### Task
Copy every line of the material below word for word, in the same order and with the same line breaks.

###

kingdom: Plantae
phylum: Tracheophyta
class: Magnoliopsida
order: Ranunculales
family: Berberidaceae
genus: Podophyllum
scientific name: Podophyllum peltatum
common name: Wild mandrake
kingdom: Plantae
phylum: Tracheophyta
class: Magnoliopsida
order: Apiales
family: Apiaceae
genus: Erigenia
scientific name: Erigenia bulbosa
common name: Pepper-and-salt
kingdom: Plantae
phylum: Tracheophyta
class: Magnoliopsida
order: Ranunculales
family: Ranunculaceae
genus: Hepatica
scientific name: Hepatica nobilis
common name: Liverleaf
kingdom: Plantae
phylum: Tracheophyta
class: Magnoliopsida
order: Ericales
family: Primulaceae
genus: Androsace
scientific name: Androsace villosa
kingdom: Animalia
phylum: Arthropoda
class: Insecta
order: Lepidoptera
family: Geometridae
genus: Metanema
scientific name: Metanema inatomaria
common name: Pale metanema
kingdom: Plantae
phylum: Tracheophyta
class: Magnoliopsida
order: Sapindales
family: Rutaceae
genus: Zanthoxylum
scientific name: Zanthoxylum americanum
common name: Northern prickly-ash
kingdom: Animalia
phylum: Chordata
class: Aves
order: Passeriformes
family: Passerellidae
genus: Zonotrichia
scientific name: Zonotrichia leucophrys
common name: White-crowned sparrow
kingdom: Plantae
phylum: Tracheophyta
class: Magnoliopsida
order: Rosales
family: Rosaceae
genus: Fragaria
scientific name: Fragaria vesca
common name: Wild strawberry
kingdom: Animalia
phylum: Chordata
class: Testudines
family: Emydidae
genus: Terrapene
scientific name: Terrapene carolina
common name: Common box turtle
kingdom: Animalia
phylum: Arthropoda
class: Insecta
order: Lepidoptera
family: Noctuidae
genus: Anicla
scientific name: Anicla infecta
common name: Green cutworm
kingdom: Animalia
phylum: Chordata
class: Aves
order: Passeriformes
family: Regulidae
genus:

###

### Solution for this task
kingdom: Plantae
phylum: Tracheophyta
class: Magnoliopsida
order: Ranunculales
family: Berberidaceae
genus: Podophyllum
scientific name: Podophyllum peltatum
common name: Wild mandrake
kingdom: Plantae
phylum: Tracheophyta
class: Magnoliopsida
order: Apiales
family: Apiaceae
genus: Erigenia
scientific name: Erigenia bulbosa
common name: Pepper-and-salt
kingdom: Plantae
phylum: Tracheophyta
class: Magnoliopsida
order: Ranunculales
family: Ranunculaceae
genus: Hepatica
scientific name: Hepatica nobilis
common name: Liverleaf
kingdom: Plantae
phylum: Tracheophyta
class: Magnoliopsida
order: Ericales
family: Primulaceae
genus: Androsace
scientific name: Androsace villosa
kingdom: Animalia
phylum: Arthropoda
class: Insecta
order: Lepidoptera
family: Geometridae
genus: Metanema
scientific name: Metanema inatomaria
common name: Pale metanema
kingdom: Plantae
phylum: Tracheophyta
class: Magnoliopsida
order: Sapindales
family: Rutaceae
genus: Zanthoxylum
scientific name: Zanthoxylum americanum
common name: Northern prickly-ash
kingdom: Animalia
phylum: Chordata
class: Aves
order: Passeriformes
family: Passerellidae
genus: Zonotrichia
scientific name: Zonotrichia leucophrys
common name: White-crowned sparrow
kingdom: Plantae
phylum: Tracheophyta
class: Magnoliopsida
order: Rosales
family: Rosaceae
genus: Fragaria
scientific name: Fragaria vesca
common name: Wild strawberry
kingdom: Animalia
phylum: Chordata
class: Testudines
family: Emydidae
genus: Terrapene
scientific name: Terrapene carolina
common name: Common box turtle
kingdom: Animalia
phylum: Arthropoda
class: Insecta
order: Lepidoptera
family: Noctuidae
genus: Anicla
scientific name: Anicla infecta
common name: Green cutworm
kingdom: Animalia
phylum: Chordata
class: Aves
order: Passeriformes
family: Regulidae
genus:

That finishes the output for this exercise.